Anodic formation of a thick three-dimensional nanoporous WO3 film and its photocatalytic property

We report an efficient solar-light-driven photocatalyst based on three-dimensional nanoporous tungsten trioxide (WO3) films. These films are obtained by anodizing W foils in fluoride-containing electrolytes at room temperature and under low applied voltages with an efficient growth rate of 2 μm h− 1. The maximum thickness of the films is ~ 3 μm that exceeds those of previously reported anodized WO3 films in fluoride-containing electrolytes. By investigating the photocatalytic properties of the films with thicknesses ranging from ~ 0.5 to ~ 3 μm, the optimum thickness of the nanoporous film is found to be ~ 1 μm, which demonstrates an impressive 120% improvement in the photocatalytic performance compared to that of a RF-sputtered nanotextured film with similar weights. We mainly ascribe this to large surface area and smaller bandgap.
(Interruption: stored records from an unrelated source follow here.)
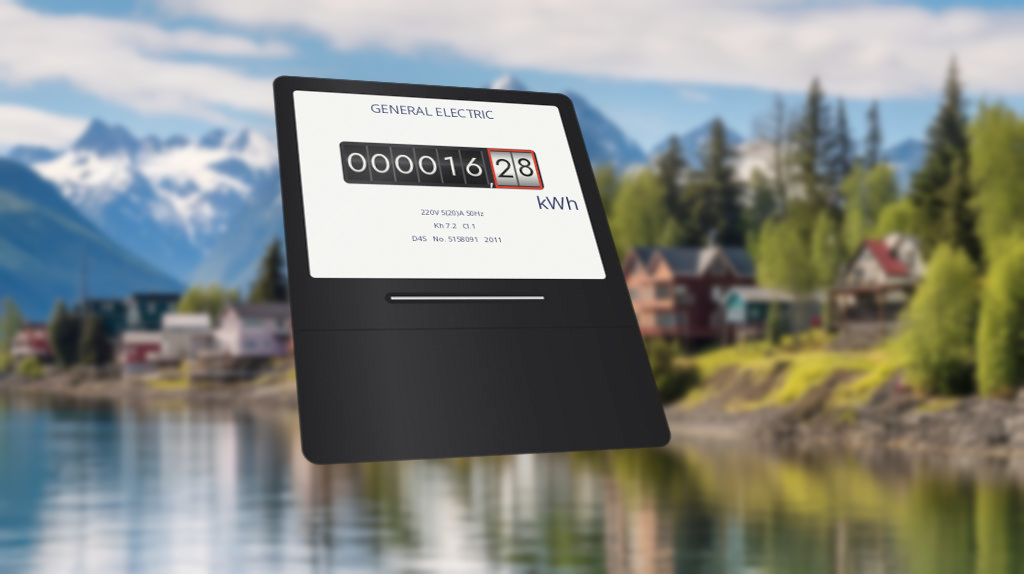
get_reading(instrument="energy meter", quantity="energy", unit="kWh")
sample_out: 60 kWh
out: 16.28 kWh
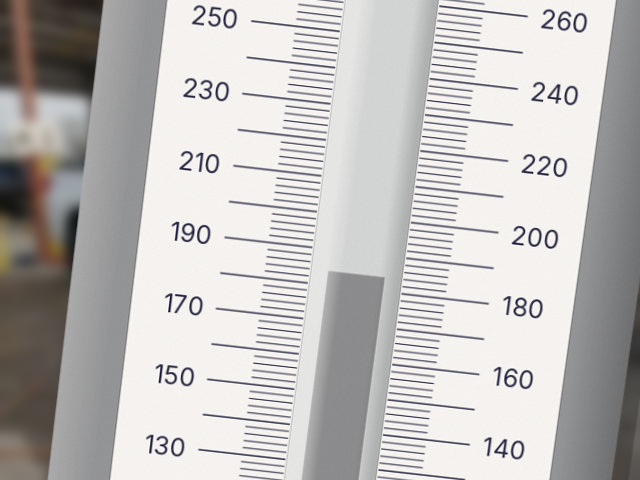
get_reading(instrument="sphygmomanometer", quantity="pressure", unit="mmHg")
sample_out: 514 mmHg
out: 184 mmHg
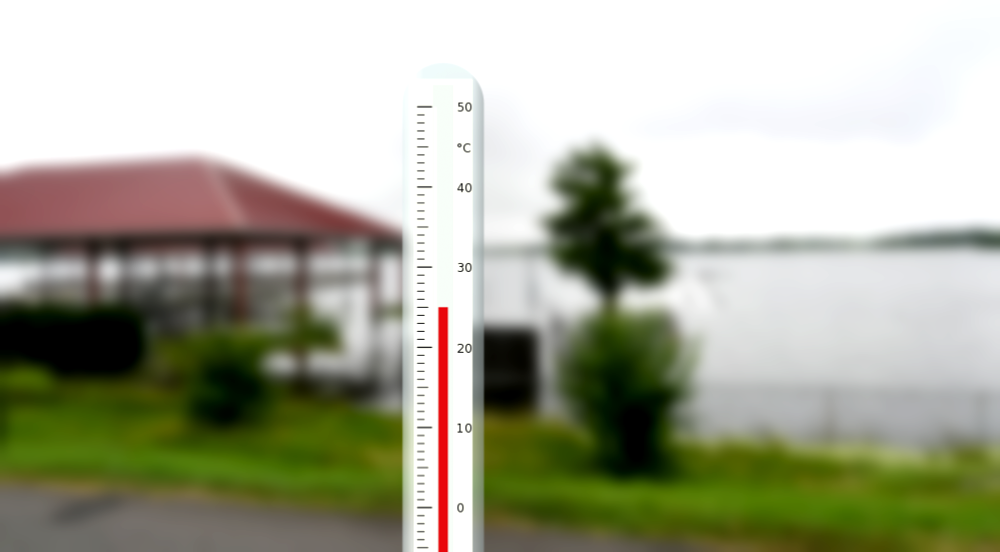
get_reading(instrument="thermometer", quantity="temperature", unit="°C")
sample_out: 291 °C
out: 25 °C
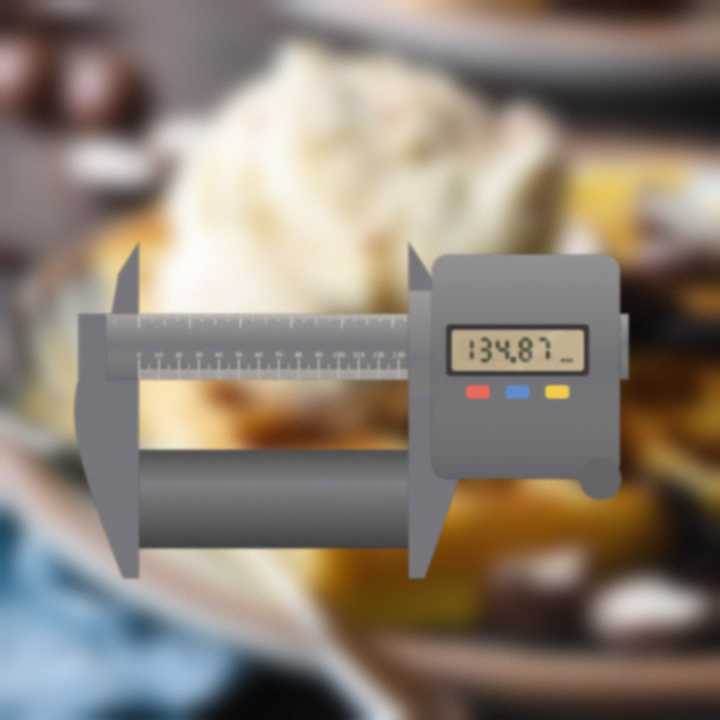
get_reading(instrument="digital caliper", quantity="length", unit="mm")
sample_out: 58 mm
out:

► Anodized 3D nanoporous WO3 films were prepared at room temperature and under a low applied voltage. ► The thicknesses of the nanoporous WO3 films were up to ~ 3 μm with a growth rate of ~ 2 μm h− 1. ► Field-assisted dissolution was the dominate mechanism to the formation of this 3D nanostructure. ► The crystal phase of the nanoporous film is orthorhombic with a relatively small bandgap of 2.73 eV. ► The photocatalytic property of the nanoporous film shows 120% improvement compared to a sputtered film.